(RECORDS SUPPLIED)
-------
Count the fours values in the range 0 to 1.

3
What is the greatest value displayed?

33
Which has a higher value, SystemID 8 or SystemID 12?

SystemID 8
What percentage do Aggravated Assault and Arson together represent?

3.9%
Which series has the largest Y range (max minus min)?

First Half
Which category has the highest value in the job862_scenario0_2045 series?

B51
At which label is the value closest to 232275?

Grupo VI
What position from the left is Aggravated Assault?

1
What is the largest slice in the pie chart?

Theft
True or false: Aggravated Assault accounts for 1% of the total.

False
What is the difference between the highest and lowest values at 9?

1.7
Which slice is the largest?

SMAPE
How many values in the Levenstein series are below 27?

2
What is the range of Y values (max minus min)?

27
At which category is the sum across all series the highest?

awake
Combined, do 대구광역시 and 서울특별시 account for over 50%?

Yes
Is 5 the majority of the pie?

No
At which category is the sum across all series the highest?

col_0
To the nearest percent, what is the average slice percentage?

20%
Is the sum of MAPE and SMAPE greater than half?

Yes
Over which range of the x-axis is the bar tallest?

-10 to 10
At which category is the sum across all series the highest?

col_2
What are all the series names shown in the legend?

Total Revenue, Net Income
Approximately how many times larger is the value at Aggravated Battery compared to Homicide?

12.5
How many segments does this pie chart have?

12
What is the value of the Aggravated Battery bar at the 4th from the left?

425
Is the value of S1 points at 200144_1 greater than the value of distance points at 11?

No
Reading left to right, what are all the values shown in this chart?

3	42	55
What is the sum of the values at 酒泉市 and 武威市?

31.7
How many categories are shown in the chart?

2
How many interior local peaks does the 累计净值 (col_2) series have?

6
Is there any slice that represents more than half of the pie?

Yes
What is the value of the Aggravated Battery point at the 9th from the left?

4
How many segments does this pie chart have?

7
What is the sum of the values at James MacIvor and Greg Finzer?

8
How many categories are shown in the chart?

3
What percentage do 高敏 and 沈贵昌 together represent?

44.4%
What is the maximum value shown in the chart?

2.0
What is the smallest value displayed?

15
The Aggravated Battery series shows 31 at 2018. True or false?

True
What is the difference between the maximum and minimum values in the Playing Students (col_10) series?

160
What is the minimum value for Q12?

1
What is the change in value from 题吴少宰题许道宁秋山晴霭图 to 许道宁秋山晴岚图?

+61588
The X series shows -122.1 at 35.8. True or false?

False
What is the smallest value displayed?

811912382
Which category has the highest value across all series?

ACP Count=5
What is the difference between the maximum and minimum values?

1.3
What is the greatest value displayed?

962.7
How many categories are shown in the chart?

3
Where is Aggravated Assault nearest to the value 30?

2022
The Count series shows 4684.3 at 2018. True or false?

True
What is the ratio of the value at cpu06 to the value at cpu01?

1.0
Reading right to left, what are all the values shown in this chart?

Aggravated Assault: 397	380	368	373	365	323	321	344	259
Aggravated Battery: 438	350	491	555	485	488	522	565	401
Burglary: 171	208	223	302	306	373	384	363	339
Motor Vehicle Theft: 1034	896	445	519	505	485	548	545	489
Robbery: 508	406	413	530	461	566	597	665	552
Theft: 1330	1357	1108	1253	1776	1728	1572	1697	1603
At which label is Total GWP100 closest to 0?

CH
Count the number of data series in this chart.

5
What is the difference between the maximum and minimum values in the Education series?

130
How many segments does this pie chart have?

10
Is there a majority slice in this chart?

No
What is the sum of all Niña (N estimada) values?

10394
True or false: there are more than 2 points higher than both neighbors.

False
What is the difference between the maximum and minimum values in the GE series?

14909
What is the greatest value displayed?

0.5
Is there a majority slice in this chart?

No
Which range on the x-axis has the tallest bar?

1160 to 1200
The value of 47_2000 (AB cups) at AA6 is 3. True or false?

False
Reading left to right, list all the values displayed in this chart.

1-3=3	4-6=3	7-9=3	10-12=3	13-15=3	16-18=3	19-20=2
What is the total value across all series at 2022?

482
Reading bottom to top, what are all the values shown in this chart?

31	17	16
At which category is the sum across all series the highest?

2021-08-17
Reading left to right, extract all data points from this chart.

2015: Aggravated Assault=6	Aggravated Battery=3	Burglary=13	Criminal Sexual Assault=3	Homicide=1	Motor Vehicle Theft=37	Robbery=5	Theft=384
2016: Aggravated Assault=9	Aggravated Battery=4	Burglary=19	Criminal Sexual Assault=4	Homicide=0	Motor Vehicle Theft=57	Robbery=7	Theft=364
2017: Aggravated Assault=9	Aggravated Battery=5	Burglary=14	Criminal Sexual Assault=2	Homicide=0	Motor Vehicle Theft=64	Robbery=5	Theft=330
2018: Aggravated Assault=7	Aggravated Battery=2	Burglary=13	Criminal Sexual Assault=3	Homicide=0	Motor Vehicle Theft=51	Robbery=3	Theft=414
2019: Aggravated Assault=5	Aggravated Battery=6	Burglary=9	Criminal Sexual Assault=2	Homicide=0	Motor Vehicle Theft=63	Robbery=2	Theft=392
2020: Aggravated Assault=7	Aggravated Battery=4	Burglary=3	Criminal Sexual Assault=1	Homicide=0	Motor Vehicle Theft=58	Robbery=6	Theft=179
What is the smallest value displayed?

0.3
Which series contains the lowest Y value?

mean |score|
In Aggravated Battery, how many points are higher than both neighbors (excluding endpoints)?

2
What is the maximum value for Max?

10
-------
(TO-DO ITEM) Rewrite the rows from the very first line down to the line containing "What are all the series", putting "Simple Assault" wherever "Aggravated Assault" appears and leaving everything else unchanged.

(ANSWER BOX)
Count the fours values in the range 0 to 1.

3
What is the greatest value displayed?

33
Which has a higher value, SystemID 8 or SystemID 12?

SystemID 8
What percentage do Simple Assault and Arson together represent?

3.9%
Which series has the largest Y range (max minus min)?

First Half
Which category has the highest value in the job862_scenario0_2045 series?

B51
At which label is the value closest to 232275?

Grupo VI
What position from the left is Simple Assault?

1
What is the largest slice in the pie chart?

Theft
True or false: Simple Assault accounts for 1% of the total.

False
What is the difference between the highest and lowest values at 9?

1.7
Which slice is the largest?

SMAPE
How many values in the Levenstein series are below 27?

2
What is the range of Y values (max minus min)?

27
At which category is the sum across all series the highest?

awake
Combined, do 대구광역시 and 서울특별시 account for over 50%?

Yes
Is 5 the majority of the pie?

No
At which category is the sum across all series the highest?

col_0
To the nearest percent, what is the average slice percentage?

20%
Is the sum of MAPE and SMAPE greater than half?

Yes
Over which range of the x-axis is the bar tallest?

-10 to 10
At which category is the sum across all series the highest?

col_2
What are all the series names shown in the legend?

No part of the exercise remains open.